DIRECTIONS
Which lines run from the one containing "[160, 298, 206, 347]" through the end of the entries? Restate them word for word, and only those.

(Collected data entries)

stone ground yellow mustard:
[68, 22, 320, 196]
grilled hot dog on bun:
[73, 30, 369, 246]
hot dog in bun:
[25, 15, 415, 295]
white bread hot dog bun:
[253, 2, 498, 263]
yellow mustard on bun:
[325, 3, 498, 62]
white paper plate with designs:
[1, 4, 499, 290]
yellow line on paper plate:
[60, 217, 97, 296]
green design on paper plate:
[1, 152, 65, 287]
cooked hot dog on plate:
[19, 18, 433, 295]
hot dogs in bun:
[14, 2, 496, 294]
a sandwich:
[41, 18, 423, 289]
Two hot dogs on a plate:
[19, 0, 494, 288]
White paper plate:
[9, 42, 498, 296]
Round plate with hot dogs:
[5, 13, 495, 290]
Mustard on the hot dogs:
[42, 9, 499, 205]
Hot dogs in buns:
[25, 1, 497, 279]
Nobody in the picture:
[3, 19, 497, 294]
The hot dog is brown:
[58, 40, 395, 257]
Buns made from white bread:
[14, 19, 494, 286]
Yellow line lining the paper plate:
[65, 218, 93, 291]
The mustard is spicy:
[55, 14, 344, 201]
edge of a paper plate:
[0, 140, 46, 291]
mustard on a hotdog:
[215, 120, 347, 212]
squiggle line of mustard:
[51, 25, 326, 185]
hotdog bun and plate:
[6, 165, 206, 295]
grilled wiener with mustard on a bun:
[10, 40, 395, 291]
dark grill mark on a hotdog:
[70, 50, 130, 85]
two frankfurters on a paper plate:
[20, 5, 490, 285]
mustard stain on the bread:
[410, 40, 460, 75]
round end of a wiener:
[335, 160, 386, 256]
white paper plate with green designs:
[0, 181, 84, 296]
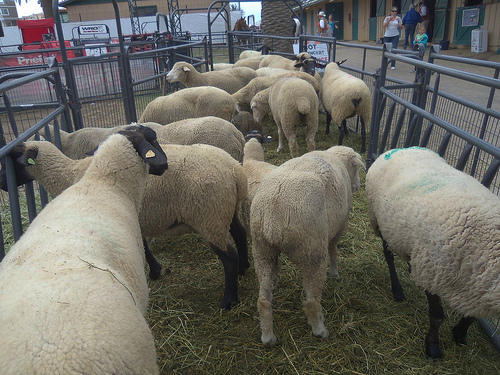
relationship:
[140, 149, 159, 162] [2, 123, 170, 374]
identification on top of sheep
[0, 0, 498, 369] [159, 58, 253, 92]
pen for sheep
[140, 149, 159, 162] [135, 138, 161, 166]
tag on top of ear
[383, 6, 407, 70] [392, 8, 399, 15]
woman has sunglasses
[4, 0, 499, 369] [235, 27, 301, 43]
pen has railing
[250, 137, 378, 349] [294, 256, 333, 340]
sheep has leg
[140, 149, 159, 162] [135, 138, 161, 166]
marker on top of ear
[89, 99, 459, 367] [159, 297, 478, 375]
ground covered in hay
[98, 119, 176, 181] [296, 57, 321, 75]
head of sheep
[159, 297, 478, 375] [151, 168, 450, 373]
hay on ground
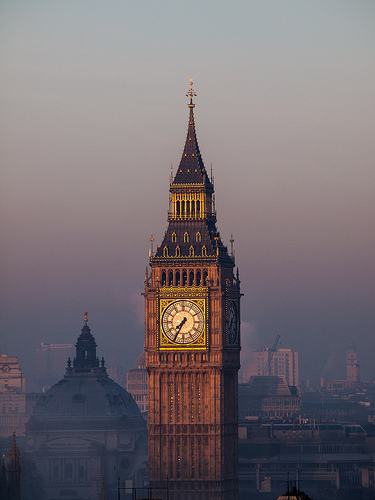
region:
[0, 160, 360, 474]
picture is taken at dusk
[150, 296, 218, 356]
building has a clock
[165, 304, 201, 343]
roman numerals on the face of clock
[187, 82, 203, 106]
object on top of building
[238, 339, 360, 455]
landscape of the city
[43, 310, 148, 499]
building next to clock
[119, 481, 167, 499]
gate on side of clock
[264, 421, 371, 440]
bridge in background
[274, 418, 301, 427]
people standing on the bridge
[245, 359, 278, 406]
shadow from the sun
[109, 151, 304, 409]
The tower has a clock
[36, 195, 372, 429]
The sky is gray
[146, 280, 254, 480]
The tower is brown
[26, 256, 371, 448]
The photo was taken during the day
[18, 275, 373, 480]
There are buildings all around the towers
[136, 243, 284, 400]
The clock reads 7:35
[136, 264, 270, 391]
The brown tower has a clock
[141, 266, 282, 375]
There are two clocks shown in the picture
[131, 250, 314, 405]
There are two clocks shown on the brown tower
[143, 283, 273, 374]
Both clocks read 7:35pm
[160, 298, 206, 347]
The clock face square to the camera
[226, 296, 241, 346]
The clock face that is narrowed because of the angle of photo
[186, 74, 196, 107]
The top piece of the focus building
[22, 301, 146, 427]
The dome of the building to the left of the clock tower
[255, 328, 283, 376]
The crane visible in background to the right of clock tower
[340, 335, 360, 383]
The tall building near the right edge with a green dome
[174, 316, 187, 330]
The hour hand of the main clock face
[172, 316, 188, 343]
The minute hand of the main clock face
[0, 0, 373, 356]
The hazy or smoggy sky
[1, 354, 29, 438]
The building on the left edge with a circle that may be a clock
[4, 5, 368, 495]
Exterior view, dusky sky, suggesting overcast morning, or summer evening.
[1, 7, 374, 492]
View of historical architecture and city skyline.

EXERCISE RESPONSE
[160, 298, 206, 347]
The clock face square to the camera
[226, 296, 241, 346]
The clock face that is narrowed because of the angle of photo
[186, 74, 196, 107]
The top piece of the focus building
[22, 301, 146, 427]
The dome of the building to the left of the clock tower
[255, 328, 283, 376]
The crane visible in background to the right of clock tower
[340, 335, 360, 383]
The tall building near the right edge with a green dome
[174, 316, 187, 330]
The hour hand of the main clock face
[172, 316, 188, 343]
The minute hand of the main clock face
[0, 0, 373, 356]
The hazy or smoggy sky
[1, 354, 29, 438]
The building on the left edge with a circle that may be a clock
[4, 5, 368, 495]
Exterior view, dusky sky, suggesting overcast morning, or summer evening.
[1, 7, 374, 492]
View of historical architecture and city skyline.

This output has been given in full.